A brief sprint in Melbourne shows the car has plenty of punch, great grip and good brakes, but the cabin looks awfully old.
Then I get another car home and it immediately fails the cool test. On a 33-degree day, the first test focuses on the airconditioning. And the Giulietta fails. Awfully.
I’m tempted to park it and get the train as I’m alternatively blasted with satisfactory cool air and hit with waves of outside unpleasantness.
When I call Alfa central with this grievance, I’m told the test car is fresh back from the shop after a repair job on the aircon. So I’m moving on, waiting for the sun to drop and then assess the car on my favourite test road.
Before then, I confirm the seats are great — comfy with good support — but the driving position is lousy as I can’t get the steering wheel anywhere close to where I need it.
The dash looks old, the materials are old, the finishing is all right but not up to prestige-car levels and the rear-seat space is tight even for my sevenyear-old.
The engine sounds great when it’s romping to the redline, as any Alfa should. It’s entertaining in a straight line and I’m sure it will match the claimed 6.0-second time to 100km/h.
That said, there is heavy pulling on the steering wheel as the 18-inch front tyres scrabble for grip, which makes twisty roads feel far too challenging.
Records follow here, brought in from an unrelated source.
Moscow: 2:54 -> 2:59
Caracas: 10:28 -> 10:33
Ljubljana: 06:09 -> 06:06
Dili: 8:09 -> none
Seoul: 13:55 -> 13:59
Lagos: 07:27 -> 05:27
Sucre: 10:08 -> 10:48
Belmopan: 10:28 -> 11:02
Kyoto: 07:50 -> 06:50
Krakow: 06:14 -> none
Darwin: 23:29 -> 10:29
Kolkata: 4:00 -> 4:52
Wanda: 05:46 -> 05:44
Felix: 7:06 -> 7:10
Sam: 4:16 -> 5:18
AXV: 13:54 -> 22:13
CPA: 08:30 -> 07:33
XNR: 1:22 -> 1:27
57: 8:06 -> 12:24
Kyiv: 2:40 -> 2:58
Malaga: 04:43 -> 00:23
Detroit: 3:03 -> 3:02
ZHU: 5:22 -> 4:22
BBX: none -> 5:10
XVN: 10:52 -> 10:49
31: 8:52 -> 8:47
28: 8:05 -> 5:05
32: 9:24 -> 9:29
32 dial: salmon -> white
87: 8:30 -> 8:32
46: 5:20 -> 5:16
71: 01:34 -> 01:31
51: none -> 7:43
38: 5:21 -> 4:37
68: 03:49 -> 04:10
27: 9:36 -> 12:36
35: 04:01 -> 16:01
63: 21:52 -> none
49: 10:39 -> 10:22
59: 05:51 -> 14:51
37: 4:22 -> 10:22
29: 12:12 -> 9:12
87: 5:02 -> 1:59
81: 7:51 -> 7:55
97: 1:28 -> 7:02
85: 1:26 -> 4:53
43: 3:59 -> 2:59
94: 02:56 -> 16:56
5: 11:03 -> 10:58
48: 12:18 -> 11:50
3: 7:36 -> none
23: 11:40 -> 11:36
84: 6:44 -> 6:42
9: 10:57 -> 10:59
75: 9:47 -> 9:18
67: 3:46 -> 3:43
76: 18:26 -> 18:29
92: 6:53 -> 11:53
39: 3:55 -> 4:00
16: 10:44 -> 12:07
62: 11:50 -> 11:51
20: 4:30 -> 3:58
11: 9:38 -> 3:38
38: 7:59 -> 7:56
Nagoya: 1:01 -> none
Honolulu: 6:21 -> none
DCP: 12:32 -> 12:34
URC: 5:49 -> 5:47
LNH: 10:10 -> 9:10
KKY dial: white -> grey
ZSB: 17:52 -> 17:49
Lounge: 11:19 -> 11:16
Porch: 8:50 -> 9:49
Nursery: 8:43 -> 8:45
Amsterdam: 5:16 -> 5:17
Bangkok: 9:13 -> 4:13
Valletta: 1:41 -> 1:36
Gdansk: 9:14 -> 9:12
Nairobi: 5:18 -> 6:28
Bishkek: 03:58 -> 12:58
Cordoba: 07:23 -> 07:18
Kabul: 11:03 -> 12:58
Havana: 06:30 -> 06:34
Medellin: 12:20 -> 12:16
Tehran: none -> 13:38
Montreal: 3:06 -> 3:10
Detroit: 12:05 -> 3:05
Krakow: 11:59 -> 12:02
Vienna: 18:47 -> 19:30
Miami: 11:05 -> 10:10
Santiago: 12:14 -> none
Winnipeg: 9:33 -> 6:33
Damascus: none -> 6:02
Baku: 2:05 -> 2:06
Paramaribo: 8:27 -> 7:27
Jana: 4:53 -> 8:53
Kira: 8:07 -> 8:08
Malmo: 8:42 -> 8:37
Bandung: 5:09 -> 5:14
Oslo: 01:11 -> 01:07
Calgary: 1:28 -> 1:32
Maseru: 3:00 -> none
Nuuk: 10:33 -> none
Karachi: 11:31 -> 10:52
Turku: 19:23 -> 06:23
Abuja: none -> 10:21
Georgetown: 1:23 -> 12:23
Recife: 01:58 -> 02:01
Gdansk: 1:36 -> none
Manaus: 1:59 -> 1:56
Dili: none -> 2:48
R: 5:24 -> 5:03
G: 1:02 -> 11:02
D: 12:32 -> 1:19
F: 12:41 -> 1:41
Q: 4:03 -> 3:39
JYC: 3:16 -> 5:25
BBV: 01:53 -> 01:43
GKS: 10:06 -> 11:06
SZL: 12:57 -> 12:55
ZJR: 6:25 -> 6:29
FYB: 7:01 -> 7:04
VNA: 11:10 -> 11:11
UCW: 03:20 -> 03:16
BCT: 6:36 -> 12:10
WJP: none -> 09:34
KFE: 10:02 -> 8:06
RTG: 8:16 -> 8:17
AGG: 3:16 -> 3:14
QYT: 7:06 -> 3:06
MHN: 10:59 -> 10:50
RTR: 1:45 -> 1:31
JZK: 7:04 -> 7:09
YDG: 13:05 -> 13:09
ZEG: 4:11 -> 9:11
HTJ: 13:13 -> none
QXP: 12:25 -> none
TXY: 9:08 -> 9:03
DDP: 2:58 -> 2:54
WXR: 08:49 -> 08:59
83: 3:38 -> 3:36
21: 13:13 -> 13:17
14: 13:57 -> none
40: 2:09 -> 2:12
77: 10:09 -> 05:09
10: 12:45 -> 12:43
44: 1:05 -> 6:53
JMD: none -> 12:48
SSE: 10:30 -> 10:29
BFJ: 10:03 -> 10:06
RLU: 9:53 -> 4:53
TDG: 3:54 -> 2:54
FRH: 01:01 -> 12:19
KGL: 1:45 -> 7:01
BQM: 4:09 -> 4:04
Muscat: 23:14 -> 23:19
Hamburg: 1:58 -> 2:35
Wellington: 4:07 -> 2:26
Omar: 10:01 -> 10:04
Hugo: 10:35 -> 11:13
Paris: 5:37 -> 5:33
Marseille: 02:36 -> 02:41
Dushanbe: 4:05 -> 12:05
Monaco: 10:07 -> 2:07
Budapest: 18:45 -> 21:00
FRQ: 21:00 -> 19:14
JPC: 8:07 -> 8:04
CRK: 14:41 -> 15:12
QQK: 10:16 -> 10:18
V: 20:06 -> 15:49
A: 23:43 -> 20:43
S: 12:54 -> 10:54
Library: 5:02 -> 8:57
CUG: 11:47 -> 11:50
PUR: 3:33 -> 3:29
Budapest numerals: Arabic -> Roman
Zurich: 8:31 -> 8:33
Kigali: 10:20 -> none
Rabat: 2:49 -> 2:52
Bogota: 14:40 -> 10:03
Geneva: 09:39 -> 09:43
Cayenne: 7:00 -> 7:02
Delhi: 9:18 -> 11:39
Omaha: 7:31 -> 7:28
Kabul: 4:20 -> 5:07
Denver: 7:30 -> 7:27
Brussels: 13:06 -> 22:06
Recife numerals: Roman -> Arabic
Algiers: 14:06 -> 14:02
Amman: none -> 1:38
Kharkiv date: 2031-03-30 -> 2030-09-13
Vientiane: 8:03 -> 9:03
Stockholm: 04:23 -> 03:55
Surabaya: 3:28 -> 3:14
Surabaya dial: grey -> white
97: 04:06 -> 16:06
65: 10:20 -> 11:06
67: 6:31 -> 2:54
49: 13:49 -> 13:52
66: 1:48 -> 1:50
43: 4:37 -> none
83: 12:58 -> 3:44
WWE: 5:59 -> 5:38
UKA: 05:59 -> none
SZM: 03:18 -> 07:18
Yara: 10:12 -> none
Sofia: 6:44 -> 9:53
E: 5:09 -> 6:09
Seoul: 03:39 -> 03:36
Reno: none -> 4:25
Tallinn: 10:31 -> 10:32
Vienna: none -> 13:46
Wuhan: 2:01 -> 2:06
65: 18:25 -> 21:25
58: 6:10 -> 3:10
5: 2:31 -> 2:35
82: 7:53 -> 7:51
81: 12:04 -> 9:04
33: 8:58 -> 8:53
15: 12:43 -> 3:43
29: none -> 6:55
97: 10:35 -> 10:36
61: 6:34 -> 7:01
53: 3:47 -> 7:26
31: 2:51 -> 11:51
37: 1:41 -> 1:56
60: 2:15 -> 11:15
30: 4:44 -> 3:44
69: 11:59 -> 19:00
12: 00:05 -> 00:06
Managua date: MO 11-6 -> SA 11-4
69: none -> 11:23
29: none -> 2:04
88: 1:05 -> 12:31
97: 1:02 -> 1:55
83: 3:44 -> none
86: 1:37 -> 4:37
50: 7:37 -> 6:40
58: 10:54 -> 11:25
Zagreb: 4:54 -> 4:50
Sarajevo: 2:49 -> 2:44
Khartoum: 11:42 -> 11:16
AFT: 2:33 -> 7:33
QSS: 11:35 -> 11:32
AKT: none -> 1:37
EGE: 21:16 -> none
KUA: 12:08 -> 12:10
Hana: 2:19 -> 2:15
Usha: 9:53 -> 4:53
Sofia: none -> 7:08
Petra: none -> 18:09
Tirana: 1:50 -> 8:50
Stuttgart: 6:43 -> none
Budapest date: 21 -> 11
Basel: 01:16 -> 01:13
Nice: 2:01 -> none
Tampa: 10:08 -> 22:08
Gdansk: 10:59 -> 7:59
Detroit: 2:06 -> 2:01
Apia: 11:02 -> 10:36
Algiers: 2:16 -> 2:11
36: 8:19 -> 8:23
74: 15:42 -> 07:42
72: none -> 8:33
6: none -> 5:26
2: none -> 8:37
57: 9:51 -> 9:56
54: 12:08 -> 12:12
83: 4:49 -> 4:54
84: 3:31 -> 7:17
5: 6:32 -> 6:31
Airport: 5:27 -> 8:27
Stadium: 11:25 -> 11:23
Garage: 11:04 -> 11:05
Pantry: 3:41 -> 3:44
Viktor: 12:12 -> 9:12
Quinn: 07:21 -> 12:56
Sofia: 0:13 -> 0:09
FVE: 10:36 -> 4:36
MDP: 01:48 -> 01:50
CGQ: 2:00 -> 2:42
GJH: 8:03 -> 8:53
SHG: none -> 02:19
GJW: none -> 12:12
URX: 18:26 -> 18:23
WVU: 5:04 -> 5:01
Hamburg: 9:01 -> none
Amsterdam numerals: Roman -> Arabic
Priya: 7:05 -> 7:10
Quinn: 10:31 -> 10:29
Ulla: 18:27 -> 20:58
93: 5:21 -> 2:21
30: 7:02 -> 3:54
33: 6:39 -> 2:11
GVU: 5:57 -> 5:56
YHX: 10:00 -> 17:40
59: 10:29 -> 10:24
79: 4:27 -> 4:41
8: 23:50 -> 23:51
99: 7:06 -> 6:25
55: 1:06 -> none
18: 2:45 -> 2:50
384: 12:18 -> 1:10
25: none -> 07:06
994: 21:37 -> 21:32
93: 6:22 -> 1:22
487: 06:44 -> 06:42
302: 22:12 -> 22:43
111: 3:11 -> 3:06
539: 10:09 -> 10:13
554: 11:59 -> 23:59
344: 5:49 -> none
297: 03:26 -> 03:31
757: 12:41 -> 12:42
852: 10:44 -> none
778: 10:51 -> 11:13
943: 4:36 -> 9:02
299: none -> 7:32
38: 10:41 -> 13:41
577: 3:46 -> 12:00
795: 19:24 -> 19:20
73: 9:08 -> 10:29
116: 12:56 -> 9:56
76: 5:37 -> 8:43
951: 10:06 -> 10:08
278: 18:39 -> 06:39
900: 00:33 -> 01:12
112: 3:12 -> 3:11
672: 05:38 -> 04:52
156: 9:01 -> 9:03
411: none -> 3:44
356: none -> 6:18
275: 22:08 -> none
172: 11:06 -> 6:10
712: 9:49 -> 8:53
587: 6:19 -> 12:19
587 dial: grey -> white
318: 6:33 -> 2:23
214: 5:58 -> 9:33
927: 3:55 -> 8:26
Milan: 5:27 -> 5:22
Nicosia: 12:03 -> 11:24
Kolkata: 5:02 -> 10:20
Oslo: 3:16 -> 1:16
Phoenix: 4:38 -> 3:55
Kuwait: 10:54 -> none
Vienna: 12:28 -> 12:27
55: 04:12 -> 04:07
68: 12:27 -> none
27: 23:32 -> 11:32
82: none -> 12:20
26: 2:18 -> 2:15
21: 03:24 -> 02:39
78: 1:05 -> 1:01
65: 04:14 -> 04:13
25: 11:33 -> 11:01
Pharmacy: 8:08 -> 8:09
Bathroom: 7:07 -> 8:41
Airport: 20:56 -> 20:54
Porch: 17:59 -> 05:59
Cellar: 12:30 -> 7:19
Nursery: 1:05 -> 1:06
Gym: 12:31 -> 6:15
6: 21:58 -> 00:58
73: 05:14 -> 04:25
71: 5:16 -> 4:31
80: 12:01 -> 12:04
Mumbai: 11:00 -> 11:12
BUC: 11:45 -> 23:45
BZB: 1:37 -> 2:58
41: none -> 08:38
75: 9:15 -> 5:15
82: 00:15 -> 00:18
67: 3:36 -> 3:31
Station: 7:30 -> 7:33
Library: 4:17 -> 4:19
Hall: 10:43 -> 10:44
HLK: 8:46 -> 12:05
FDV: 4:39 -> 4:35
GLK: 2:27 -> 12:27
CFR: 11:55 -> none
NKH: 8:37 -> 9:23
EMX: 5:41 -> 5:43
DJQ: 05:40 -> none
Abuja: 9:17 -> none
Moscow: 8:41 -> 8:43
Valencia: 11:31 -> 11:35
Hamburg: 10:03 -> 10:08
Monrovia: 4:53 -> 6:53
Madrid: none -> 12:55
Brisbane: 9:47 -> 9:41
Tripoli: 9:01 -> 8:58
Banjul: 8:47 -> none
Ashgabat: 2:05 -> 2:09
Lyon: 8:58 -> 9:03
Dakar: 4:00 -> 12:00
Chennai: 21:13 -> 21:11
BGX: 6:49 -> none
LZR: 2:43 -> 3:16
The car is working against me, instead of playing my game.
I like the double-clutch gearbox and the chance to pick a drive mode for comfort, economy or all-out sprinting.
The brakes are fine, the headlights are good and there is five-star safety but if it comes down to a glam-off with the coming Giulia, the body’s showing its age.
My time in the Giulietta comes straight after a quick sprint in an Abarth 124, which shows a different and better way for Italian cars. It’s a mild tweak of the award-winning Mazda MX-5, picking up the best of the Japanese roadster and adding Italian spice for a car which is good enough to earn a place in our coming Car of the Year shootout.
TICK OR NO TICK
I love the engine in the Giulietta Veloce. Raunchy and responsive, it also makes for epic torque steer and a car that’s happier cruising than sprinting.
The car is also compromised and limited for day-to-day use with a family, even if it is promoted as a hot hatch, and just plain too old for today. And then there is the epic aircon fail.
So, much as I want to like the Giulietta I just can’t. And, because any Alfa is a car you need to love, there is no chance for The Tick.